● WHAT IS EXPECTED:
Turn everything from the line containing "В целом, эта" down to the line containing "Если вы хотите, чтобы" into a JSON list of strings, one string per line, with blank lines left out.

————

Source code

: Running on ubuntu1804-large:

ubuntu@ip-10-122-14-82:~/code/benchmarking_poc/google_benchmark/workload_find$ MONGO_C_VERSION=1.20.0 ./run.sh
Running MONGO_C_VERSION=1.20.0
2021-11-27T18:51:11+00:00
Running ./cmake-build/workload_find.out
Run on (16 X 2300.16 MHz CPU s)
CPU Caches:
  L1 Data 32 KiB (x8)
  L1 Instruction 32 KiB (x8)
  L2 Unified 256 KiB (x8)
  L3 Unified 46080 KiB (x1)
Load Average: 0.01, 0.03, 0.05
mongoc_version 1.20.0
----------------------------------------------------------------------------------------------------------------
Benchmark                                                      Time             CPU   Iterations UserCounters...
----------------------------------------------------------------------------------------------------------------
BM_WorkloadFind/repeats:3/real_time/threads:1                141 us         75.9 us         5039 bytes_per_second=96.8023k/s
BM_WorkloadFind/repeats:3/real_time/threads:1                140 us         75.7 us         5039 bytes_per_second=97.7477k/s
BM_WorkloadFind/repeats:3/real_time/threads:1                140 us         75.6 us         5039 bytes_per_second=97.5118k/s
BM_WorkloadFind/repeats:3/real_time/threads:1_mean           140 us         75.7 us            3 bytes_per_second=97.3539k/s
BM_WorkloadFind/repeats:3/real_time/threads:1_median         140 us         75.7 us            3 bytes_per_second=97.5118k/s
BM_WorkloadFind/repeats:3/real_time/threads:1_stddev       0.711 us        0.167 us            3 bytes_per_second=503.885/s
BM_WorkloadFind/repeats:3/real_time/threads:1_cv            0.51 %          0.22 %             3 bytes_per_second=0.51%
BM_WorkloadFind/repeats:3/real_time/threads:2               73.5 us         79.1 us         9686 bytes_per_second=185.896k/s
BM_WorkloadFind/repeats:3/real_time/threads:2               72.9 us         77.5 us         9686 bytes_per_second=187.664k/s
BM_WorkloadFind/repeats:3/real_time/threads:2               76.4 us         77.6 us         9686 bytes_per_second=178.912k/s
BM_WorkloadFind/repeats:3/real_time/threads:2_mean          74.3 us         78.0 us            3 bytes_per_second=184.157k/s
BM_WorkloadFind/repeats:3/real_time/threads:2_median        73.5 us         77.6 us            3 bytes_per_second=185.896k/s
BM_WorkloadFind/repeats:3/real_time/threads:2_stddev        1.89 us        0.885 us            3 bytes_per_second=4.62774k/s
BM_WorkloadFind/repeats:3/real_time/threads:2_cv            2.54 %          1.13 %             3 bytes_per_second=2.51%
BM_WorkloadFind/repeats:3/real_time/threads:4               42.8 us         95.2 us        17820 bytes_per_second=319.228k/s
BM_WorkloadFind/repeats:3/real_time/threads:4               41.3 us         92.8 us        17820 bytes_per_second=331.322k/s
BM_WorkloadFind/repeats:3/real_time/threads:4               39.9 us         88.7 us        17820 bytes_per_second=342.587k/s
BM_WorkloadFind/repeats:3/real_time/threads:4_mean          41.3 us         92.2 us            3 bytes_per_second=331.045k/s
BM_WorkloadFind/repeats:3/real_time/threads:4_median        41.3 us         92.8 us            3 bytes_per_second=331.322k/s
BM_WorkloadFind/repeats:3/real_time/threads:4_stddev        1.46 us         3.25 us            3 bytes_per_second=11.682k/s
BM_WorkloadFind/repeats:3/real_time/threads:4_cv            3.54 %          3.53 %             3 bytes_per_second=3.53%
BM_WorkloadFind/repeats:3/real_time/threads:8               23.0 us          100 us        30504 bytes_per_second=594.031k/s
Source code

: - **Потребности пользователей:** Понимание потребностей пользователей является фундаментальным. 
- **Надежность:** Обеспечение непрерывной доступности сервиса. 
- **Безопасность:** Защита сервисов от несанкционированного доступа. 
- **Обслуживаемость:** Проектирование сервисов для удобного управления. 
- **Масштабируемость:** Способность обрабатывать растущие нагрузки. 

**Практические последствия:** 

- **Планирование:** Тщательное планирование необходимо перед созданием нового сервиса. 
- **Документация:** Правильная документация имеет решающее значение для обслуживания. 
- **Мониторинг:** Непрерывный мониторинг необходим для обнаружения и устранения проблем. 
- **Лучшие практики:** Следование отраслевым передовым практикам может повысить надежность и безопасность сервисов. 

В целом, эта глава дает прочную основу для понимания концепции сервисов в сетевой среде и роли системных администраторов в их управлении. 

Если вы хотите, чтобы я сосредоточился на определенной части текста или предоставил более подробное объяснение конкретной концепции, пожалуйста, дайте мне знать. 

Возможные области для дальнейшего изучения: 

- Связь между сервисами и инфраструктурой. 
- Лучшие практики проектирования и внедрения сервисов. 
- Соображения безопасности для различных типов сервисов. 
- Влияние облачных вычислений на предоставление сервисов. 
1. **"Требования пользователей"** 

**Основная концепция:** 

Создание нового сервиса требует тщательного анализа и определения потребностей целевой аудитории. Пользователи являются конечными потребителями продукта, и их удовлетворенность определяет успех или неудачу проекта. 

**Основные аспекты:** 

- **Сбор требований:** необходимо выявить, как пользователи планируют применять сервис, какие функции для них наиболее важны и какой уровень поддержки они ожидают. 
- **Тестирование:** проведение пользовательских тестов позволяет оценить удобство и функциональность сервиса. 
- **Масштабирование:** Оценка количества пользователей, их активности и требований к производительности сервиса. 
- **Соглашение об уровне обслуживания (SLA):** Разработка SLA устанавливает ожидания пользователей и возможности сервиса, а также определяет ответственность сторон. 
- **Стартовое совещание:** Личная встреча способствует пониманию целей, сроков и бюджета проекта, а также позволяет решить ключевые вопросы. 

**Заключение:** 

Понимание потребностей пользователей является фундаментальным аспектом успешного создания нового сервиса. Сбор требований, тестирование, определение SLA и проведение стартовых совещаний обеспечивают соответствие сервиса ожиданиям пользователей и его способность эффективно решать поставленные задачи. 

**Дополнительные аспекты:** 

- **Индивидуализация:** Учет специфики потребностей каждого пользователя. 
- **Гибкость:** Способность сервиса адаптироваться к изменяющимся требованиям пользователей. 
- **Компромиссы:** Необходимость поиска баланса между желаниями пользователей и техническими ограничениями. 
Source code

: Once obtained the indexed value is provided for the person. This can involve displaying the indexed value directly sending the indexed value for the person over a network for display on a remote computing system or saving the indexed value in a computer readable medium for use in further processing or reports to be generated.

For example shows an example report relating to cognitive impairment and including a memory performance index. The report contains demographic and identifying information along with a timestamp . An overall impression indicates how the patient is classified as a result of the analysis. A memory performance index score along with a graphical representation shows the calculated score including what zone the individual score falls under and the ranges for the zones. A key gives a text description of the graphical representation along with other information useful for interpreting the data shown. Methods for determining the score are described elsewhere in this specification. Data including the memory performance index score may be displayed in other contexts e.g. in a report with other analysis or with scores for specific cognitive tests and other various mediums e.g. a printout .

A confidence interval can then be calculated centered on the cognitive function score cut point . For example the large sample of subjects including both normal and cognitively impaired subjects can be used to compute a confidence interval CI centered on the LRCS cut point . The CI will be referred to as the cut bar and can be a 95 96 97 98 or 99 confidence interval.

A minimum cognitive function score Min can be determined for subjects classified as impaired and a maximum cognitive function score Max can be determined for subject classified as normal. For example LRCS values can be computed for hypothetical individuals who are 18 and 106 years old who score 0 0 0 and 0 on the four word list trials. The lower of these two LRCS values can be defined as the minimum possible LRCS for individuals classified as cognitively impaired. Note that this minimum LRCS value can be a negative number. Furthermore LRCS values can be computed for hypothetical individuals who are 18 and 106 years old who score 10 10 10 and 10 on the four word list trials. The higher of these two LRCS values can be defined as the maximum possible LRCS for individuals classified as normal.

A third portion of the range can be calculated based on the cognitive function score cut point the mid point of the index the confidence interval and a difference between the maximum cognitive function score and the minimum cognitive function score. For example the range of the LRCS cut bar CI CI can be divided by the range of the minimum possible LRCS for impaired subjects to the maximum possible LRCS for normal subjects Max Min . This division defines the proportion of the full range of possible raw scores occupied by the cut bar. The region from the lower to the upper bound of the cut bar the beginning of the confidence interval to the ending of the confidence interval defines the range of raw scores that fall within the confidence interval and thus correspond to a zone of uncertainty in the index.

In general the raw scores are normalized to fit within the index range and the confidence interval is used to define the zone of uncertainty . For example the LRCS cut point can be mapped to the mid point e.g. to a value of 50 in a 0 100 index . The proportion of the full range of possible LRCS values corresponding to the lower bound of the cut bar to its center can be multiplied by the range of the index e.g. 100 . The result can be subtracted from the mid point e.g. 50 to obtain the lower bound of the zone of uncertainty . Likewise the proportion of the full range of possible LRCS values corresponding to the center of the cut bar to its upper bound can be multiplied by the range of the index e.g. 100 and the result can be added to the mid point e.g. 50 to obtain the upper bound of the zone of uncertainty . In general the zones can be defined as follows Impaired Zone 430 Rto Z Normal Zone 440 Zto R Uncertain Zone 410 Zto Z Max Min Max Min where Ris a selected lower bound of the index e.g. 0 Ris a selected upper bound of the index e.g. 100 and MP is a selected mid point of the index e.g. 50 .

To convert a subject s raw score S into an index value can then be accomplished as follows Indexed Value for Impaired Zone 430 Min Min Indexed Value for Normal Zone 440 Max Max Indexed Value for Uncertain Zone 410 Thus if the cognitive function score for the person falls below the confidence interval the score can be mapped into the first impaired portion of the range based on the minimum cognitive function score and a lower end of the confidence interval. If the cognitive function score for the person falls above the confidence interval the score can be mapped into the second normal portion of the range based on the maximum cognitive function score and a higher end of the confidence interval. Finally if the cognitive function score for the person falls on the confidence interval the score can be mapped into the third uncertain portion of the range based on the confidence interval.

————

● SOLUTION:
[
  "В целом, эта глава дает прочную основу для понимания концепции сервисов в сетевой среде и роли системных администраторов в их управлении. ",
  "Если вы хотите, чтобы я сосредоточился на определенной части текста или предоставил более подробное объяснение конкретной концепции, пожалуйста, дайте мне знать. "
]